## Instructions to follow
Take the entries below and retype them word for word, excluding the images.
───── Excerpted records
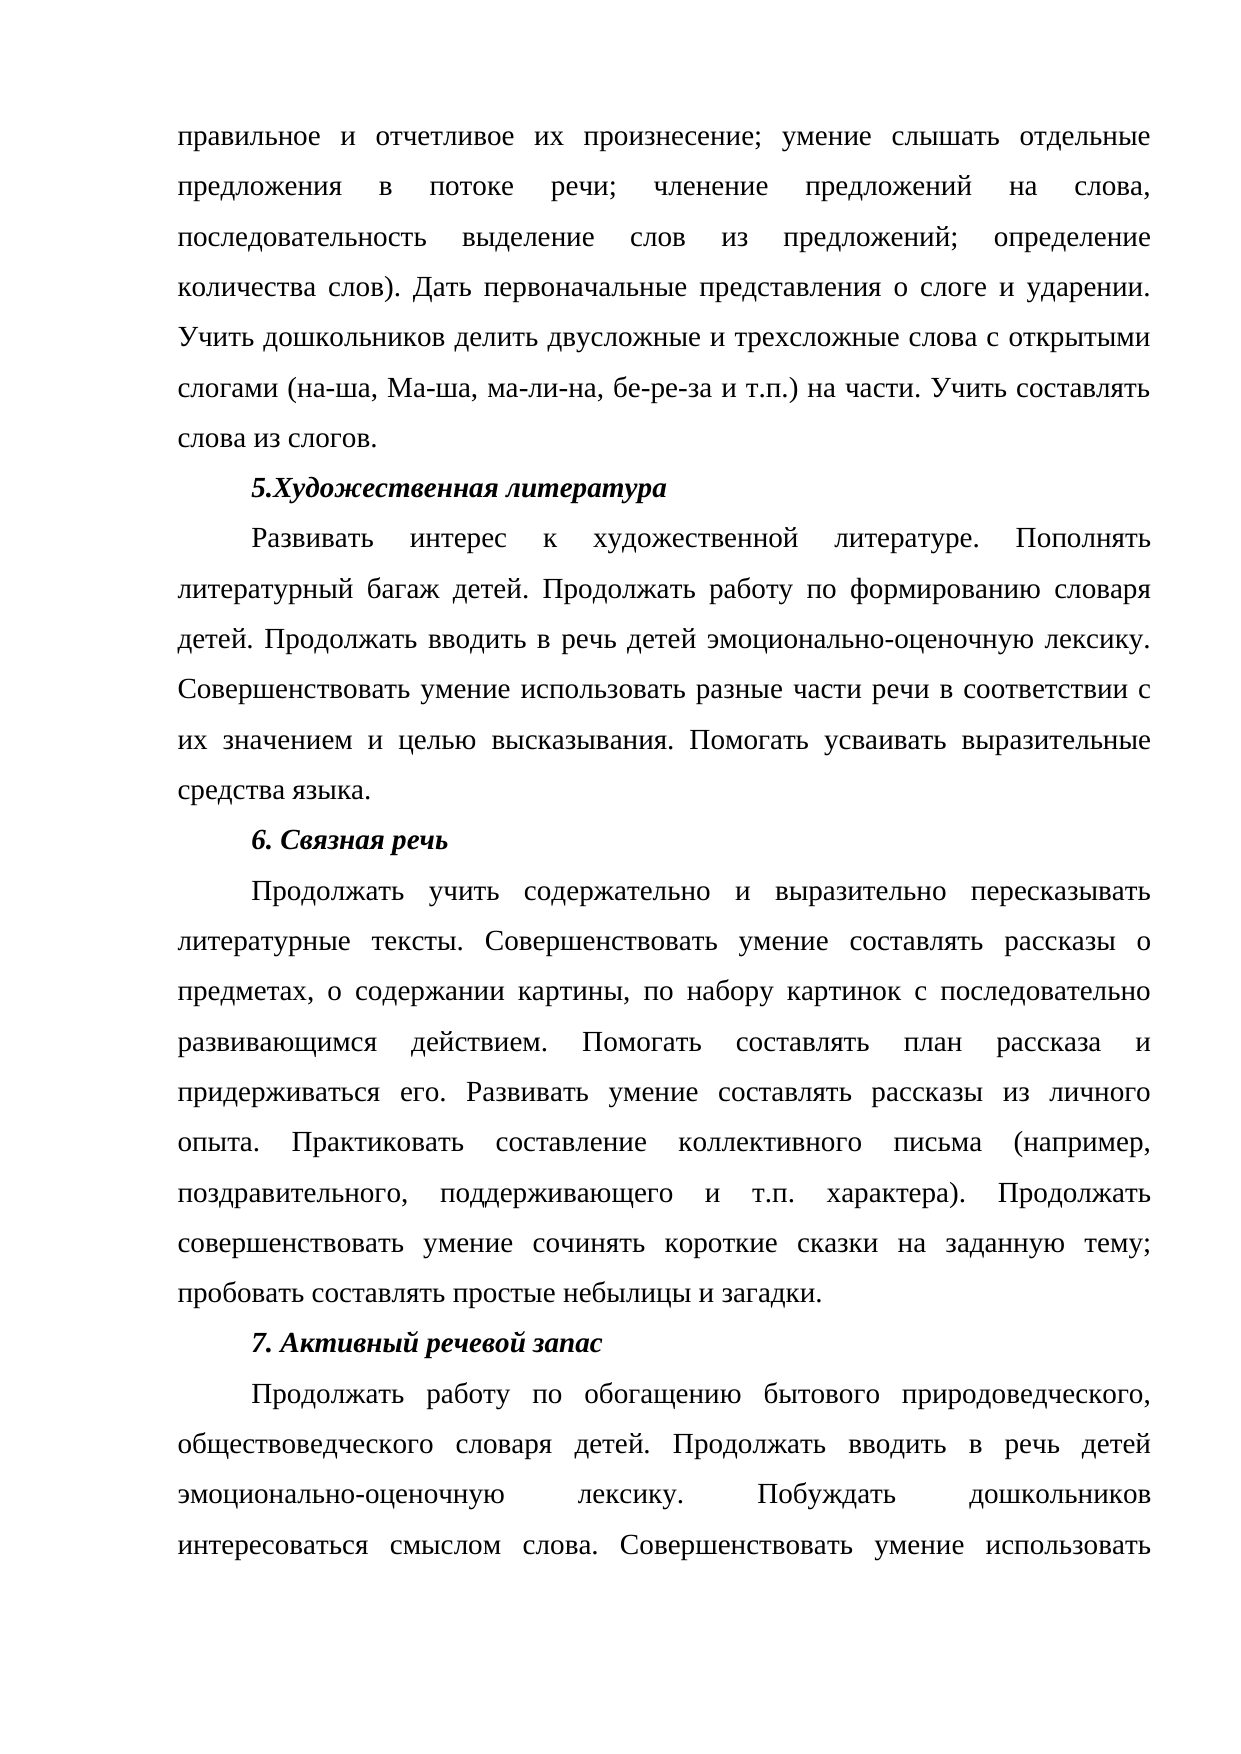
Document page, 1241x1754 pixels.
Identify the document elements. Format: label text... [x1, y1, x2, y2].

text 7. Активный речевой запас [177, 1326, 1152, 1359]
text Развивать интерес к художественной литературе. Пополнять литературный багаж детей. Продолжать работу по формированию словаря детей. Продолжать вводить в речь детей эмоционально-оценочную лексику. Совершенствовать умение использовать разные части речи в соответствии с их значением и целью высказывания. Помогать усваивать выразительные средства языка. [177, 521, 1152, 806]
text 6. Связная речь [177, 822, 1152, 856]
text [177, 118, 1152, 453]
text Продолжать учить содержательно и выразительно пересказывать литературные тексты. Совершенствовать умение составлять рассказы о предметах, о содержании картины, по набору картинок с последовательно развивающимся действием. Помогать составлять план рассказа и придерживаться его. Развивать умение составлять рассказы из личного опыта. Практиковать составление коллективного письма (например, поздравительного, поддерживающего и т.п. характера). Продолжать совершенствовать умение сочинять короткие сказки на заданную тему; пробовать составлять простые небылицы и загадки. [177, 873, 1152, 1309]
text 5.Художественная литература [177, 470, 1152, 504]
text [177, 1376, 1152, 1560]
──────────
## Exercise solution
Document page, 1241x1754 pixels.
Identify the document elements. Format: label text... [x1, y1, x2, y2].

text 7. Активный речевой запас [177, 1326, 1152, 1359]
text Развивать интерес к художественной литературе. Пополнять литературный багаж детей. Продолжать работу по формированию словаря детей. Продолжать вводить в речь детей эмоционально-оценочную лексику. Совершенствовать умение использовать разные части речи в соответствии с их значением и целью высказывания. Помогать усваивать выразительные средства языка. [177, 521, 1152, 806]
text 6. Связная речь [177, 822, 1152, 856]
text [177, 118, 1152, 453]
text Продолжать учить содержательно и выразительно пересказывать литературные тексты. Совершенствовать умение составлять рассказы о предметах, о содержании картины, по набору картинок с последовательно развивающимся действием. Помогать составлять план рассказа и придерживаться его. Развивать умение составлять рассказы из личного опыта. Практиковать составление коллективного письма (например, поздравительного, поддерживающего и т.п. характера). Продолжать совершенствовать умение сочинять короткие сказки на заданную тему; пробовать составлять простые небылицы и загадки. [177, 873, 1152, 1309]
text 5.Художественная литература [177, 470, 1152, 504]
text [177, 1376, 1152, 1560]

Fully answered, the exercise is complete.